> _Excerpted passage_
════

(None of the pictures in this article is of the actual car but pictures borrowed from the internet using Google image search.)
By the time of my last year in college and the beginning of my grad school career, I had experienced a wide range of automobiles. On one end, I had my 76 Camaro; on the other end, I had my J Cars; and in the middle, my Buick Century and Skylark.
My next choice of vehicle was influenced by the V8 power of my Camaro, the cargo room and versatility of my J-body wagons, and the comfort of my Buicks. The numerous commercials for the Lexus LS 400 and Infiniti Q45 also made me look to large, V8 powered sedans for their smoothness and power.
In addition, the TV show Cops was in its heyday as was Real Stories of the Highway Patrol. Every week, I saw the Chevy Caprice in action. I saw a powerful, rugged vehicle that could go anywhere and endure all kinds of abuse. In addition, I saw all the equipment that could be crammed into them and had an appreciation for how roomy they were. I immediately let it be known to all that I was in the market for a Caprice. My friends and family helped with the search but a few misunderstood me. They thought I was looking for a Capri (as in Mercury Capri); I had to clarify more than a few times that it was a Caprice that I wanted.
A few weeks later, I was awakened by an early phone call from my Dad. In his travels, he had run across an estate sale–and lo and behold, there was a 1978 Caprice Classic in the driveway for sale with 50,000 one-owner miles. Needless to say, I got out of bed and hightailed it over there.
The car was indeed a one-owner (recently deceased), low mileage original in a two-tone dark and light blue combination, just sitting in the driveway. The first picture in this post is a twin of the actual car. My jaw dropped when I first saw it…I thought I was seeing a ghost! The asking price was $700, but I had Dad and his negotiation skills with me that day, which allowed me to leave with the car for $500.
Despite the low mileage, the car was not in mint condition. I suspect this was primarily because it had been stored outside most of its life. The paint was faded, as was the powder blue, button-tufted interior, and the dash pad was cracked from exposure to the sun. The equipment told me a little about the former owner’s priorities. The car had air conditioning, a rear defroster, and power windows and locks, my first car to be so equipped, I was so excited! However, it did not have cruise control and only had an AM Radio with just one speaker in the center of the dash! I thought that the windshield-integrated antenna was kind of neat.
What really closed the deal for me was that the engine was basically the same 5.7 liter 350 V8 found in my Camaro. I subsequently tested its prowess a few times in the Caprice through the impromptu drag races of youth, when I beat an ’87 Camaro, ’84 Dodge Daytona and ’90 Mitsubishi Eclipse.
The car was huge compared to my friends’ newer cars at the time. Its capacity for people and cargo made it a popular vehicle for our outings or when a friend needed help moving. I routinely used the full capacity of its six-passenger seating and occasionally exceeded it. Using bungee cords allowed all manner of items to be placed in its enormous trunk, including a filing cabinet,a small couch, and a refrigerator. Folks began referring to it as a truck due to its size and versatility. It certainly had presence. I loved the wide expanse of hood from the driver’s seat and the way it dwarfed the other cars around it. I usually had club music or the theme from Cops blaring out the window “Bad boys, Bad boys…what you gonna do when they come for you!” The V8 engine was so smooth and gave a satisfying hum when pushed.

════

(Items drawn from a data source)
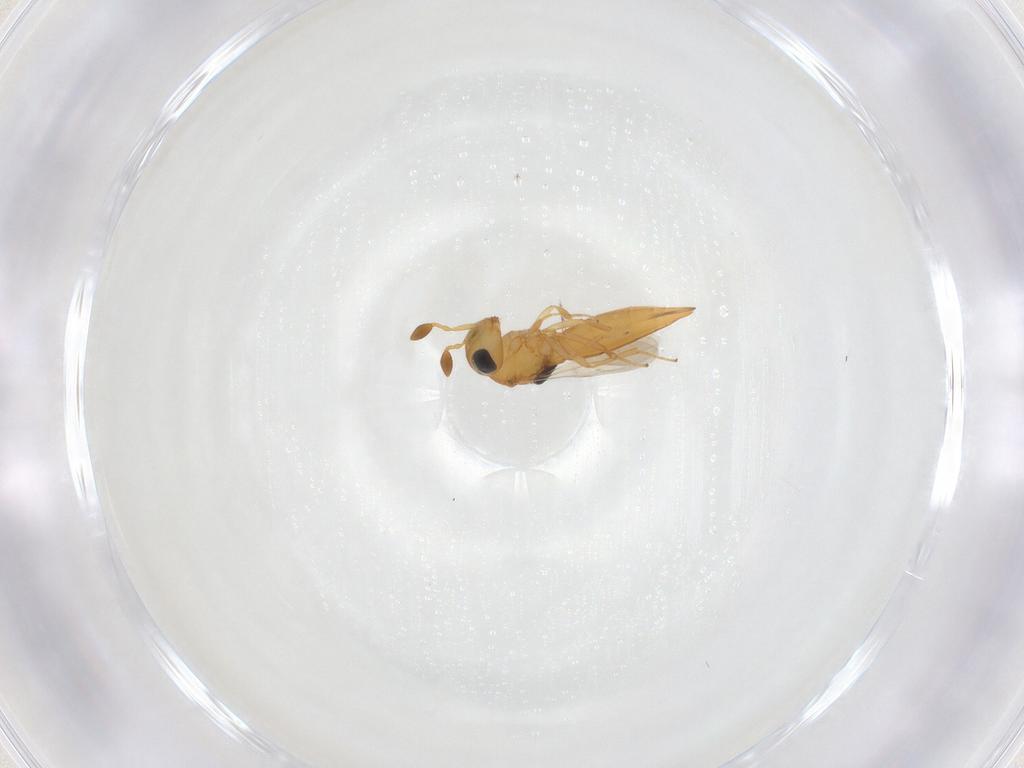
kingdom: Animalia
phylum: Arthropoda
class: Insecta
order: Hymenoptera
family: Scelionidae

════

> _Goals_
A) Answer these questions from the Caprice article:
(i) What was the asking price of the car, and what was finally paid?
(ii) Which three items does the writer mention fitting into the trunk?
(iii) What engine did the car have?
B) Extract the passage of the Caprice article from "The car was huge" to "hum when pushed.", copied word for word.
These entries were taken from a separate source.

> _Expected results_
A)
(i) The asking price was $700, and the car was bought for $500.
(ii) A filing cabinet, a small couch, and a refrigerator.
(iii) A 5.7 liter 350 V8.

B)
The car was huge compared to my friends’ newer cars at the time. Its capacity for people and cargo made it a popular vehicle for our outings or when a friend needed help moving. I routinely used the full capacity of its six-passenger seating and occasionally exceeded it. Using bungee cords allowed all manner of items to be placed in its enormous trunk, including a filing cabinet,a small couch, and a refrigerator. Folks began referring to it as a truck due to its size and versatility. It certainly had presence. I loved the wide expanse of hood from the driver’s seat and the way it dwarfed the other cars around it. I usually had club music or the theme from Cops blaring out the window “Bad boys, Bad boys…what you gonna do when they come for you!” The V8 engine was so smooth and gave a satisfying hum when pushed.